Orthotic Prosthetic Solutions is a partnership of board certified practitioners. OPS takes pride in providing quality
orthotic and prosthetic devices. Our warranty period for custom orthotics and prosthetics on workmanship and
materials is 3 months from the day you take the device home. OPS cannot be responsible for physiological,
pathological, or anatomical changes in a patient’s medical condition, although we will attempt to maintain proper
fit during this period. At the discretion of the practitioner, normal adjustments will be made for a period of one
year. Any additions prescribed by a physician will have an additional charge. Adjustments, repairs, or need of
replacement incurred as a result of excessive wear, i.e. sports, certain work activities, will have an additional charge.
A physician has prescribed custom orthotics and prosthetics. Custom, means it is made to fit specifically for your
body. They cannot be returned for credit or refund. Off-the-shelf items cannot be returned for hygienic reasons. If
you are having any difficulty with the fit of your device, please be sure to call the office and we will get you in as
soon as possible for adjustment.
OPS will make every effort to verify your benefits and bill your insurance. Ultimately it is your responsibility to know
your benefits. It is always a good idea to call your insurance and check your benefits yourself. Insurance
companies have a disclaimer that the statement of benefits is not a guarantee of payment. This means that you
may have benefits, but the insurance may not pay for the device if they deem it not medically necessary. If after
processing the claim, they decide to not pay OPS, OPS will be billing you. Deductibles and co-payments are your
responsibility, and OPS will collect this from you at the time of delivery of the device.
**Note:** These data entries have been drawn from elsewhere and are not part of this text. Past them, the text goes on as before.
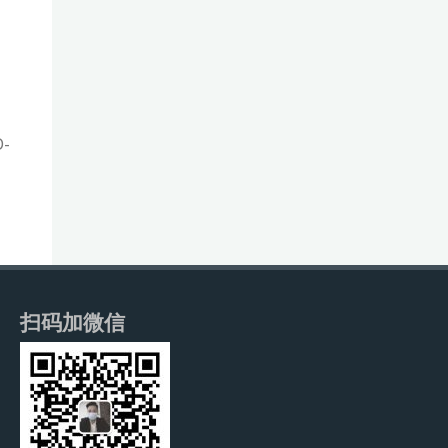
-
扫码加微信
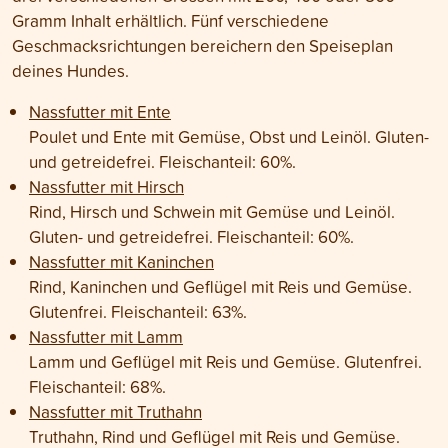
Gramm Inhalt erhältlich. Fünf verschiedene
Geschmacksrichtungen bereichern den Speiseplan
deines Hundes.
Nassfutter mit Ente
Poulet und Ente mit Gemüse, Obst und Leinöl. Gluten-
und getreidefrei. Fleischanteil: 60%.
Nassfutter mit Hirsch
Rind, Hirsch und Schwein mit Gemüse und Leinöl.
Gluten- und getreidefrei. Fleischanteil: 60%.
Nassfutter mit Kaninchen
Rind, Kaninchen und Geflügel mit Reis und Gemüse.
Glutenfrei. Fleischanteil: 63%.
Nassfutter mit Lamm
Lamm und Geflügel mit Reis und Gemüse. Glutenfrei.
Fleischanteil: 68%.
Nassfutter mit Truthahn
Truthahn, Rind und Geflügel mit Reis und Gemüse.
I certify that I have reviewed a copy of Notice of Privacy Practices. The Notice of Privacy Practices describes the types
of uses and disclosures of my protected health information that might occur in my treatment, payment of my bills,
or in the performance of OPS health care operations. The Notice of Privacy Practices also describes my rights and
OPS’s duties with respect to my protected health information. OPS reserves the right to change the privacy
practices that are described in the Notice of Privacy Practices. I may obtain a revised Notice of Privacy Practices by
calling the office and requesting a revised copy be sent in the mail, or asking for one at the time of my next
I hereby authorize Orthotic Prosthetic Solutions to release necessary medical information to my insurance to
process my medical claim. I authorize my insurance carrier to pay benefits directly to Orthotic Prosthetic
Solutions on my behalf for any services furnished me by Orthotic Prosthetic Solutions. I authorize any holder
of medical or other information about me be released to the Health Care Financing Administration and its
agents to determine the benefits for services provided.
I, the undersigned, have read and understand these policies and agree to all the above.
MEDICARE PATIENTS ONLY: I acknowledge that I have reviewed a copy of the Medicare Supplier Standards.